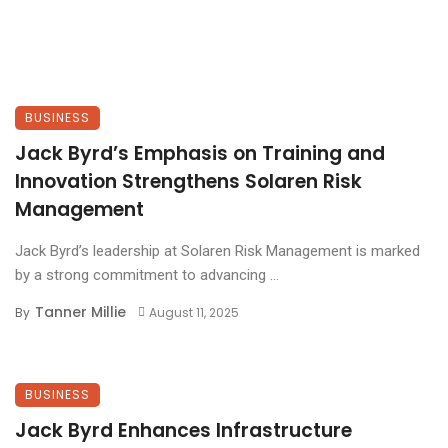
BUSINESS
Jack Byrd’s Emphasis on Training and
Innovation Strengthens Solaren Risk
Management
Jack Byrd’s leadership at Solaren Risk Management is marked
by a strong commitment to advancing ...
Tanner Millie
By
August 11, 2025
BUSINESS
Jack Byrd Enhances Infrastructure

^^^^

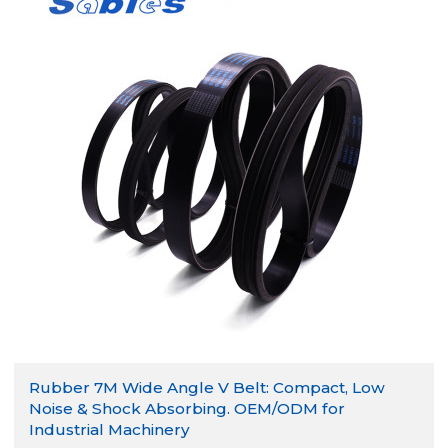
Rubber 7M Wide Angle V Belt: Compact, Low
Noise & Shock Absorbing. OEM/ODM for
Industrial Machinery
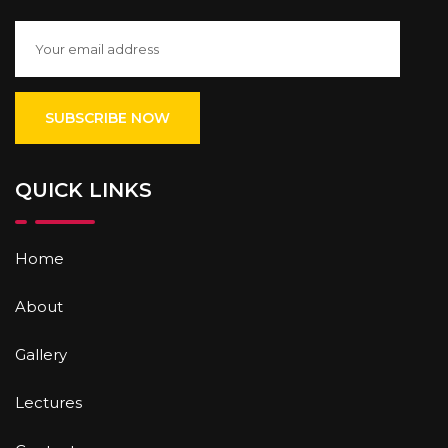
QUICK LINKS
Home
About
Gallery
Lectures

^^^^

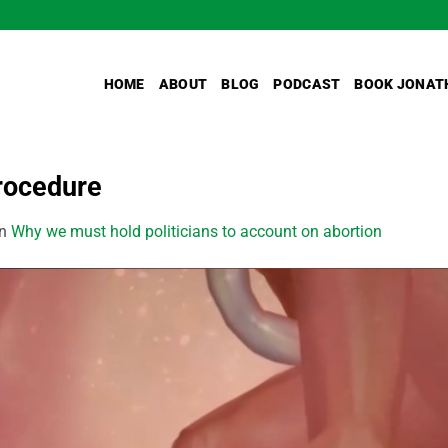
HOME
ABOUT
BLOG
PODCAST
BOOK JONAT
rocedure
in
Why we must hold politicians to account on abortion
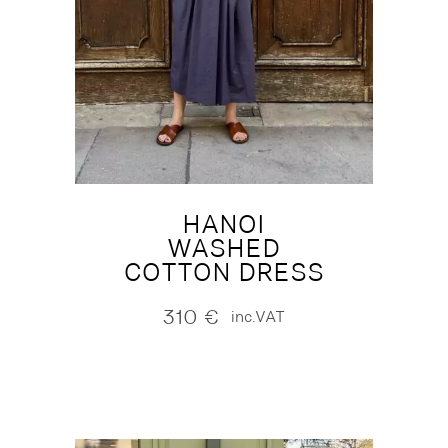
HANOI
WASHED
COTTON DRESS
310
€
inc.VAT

^^^^

## TASK TO COMPLETE
Return every line from the entries above that contains the word "Risk".

## TASK RESULT
Innovation Strengthens Solaren Risk
Jack Byrd’s leadership at Solaren Risk Management is marked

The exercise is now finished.